### Passage shown
--------------------

‘Pharma crops’ threaten food safety
‘Pharma crops’ threaten food safety
Published: 12:00 am Dec 31, 2004
Agencies
Brooklin, December 31:
Medicine and farming are merging as genetically engineered (GE) maize and soy crops promise cheap drugs, but they also threaten to contaminate food and the environment, warn activists and experts.
The United States has planted very small amounts of these experimental ‘pharma crops’ since the early 1990s, including about 18 hector (ha) in 2004, according to the US department of agriculture. Although full-scale production is a few years away, a new report is warning that when it begins, the US food supply will be contaminated sooner or later.
“It is sobering that drugs and industrial chemicals could have so many routes to the food supply,” said David Andow, the report’s editor and a professor at the University of Minnesota.
The Union of Concerned Scientists (UCS), an environmental non-governmental organisation (NGO) that asked six independent scientists to prepare the report, is calling for an immediate ban on the field production of food or feed crops engineered to produce pharmaceuticals and industrial chemicals.

--------------------

Answer from the pharma crops article above:
1. Since when has the United States planted small amounts of experimental pharma crops?
2. Who edited the report, and where does he teach?
3. What is the Union of Concerned Scientists calling for?

### Dataset content

--------------------

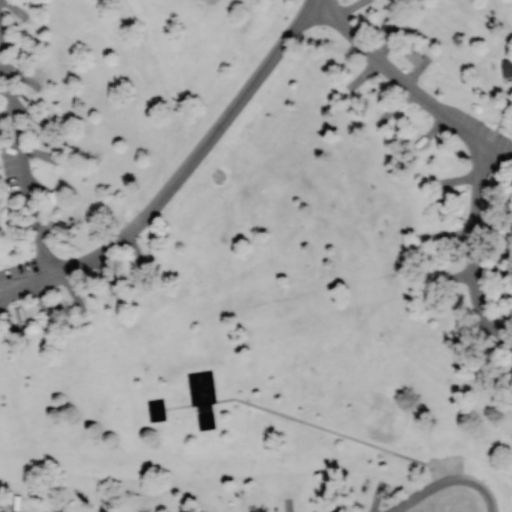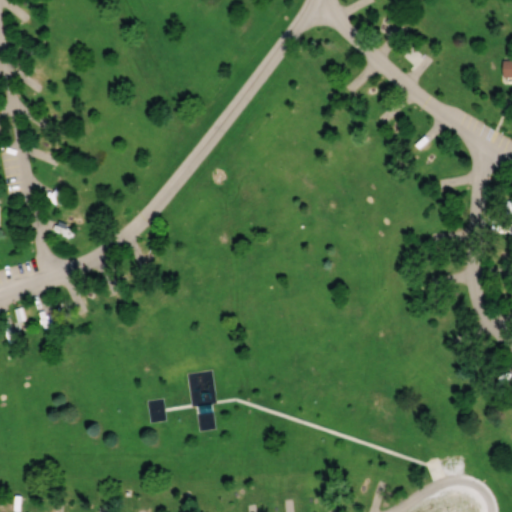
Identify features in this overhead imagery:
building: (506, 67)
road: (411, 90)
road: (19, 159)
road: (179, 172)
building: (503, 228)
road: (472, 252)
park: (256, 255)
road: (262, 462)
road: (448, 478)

--------------------

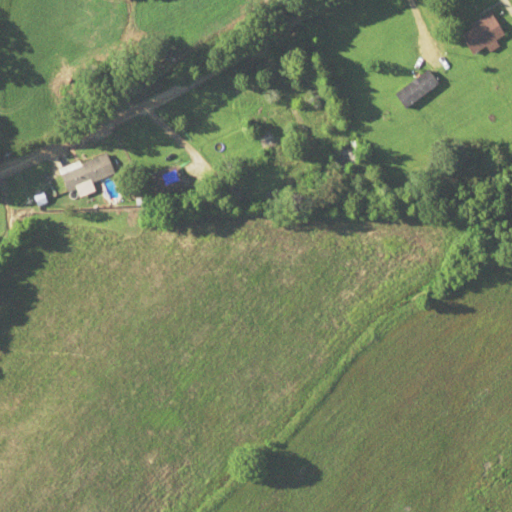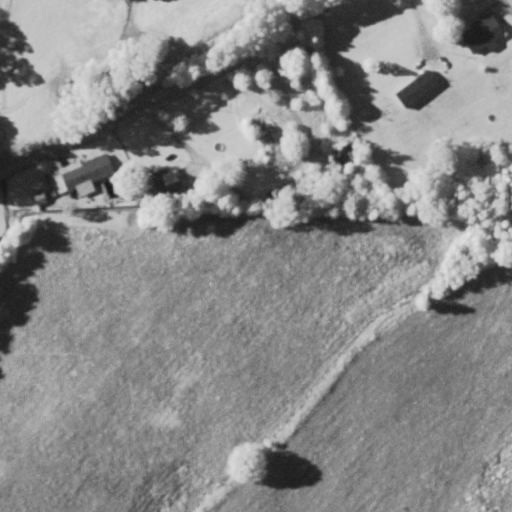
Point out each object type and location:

--------------------

### Reply to the exercise
1. Since the early 1990s.
2. David Andow, a professor at the University of Minnesota.
3. An immediate ban on the field production of food or feed crops engineered to produce pharmaceuticals and industrial chemicals.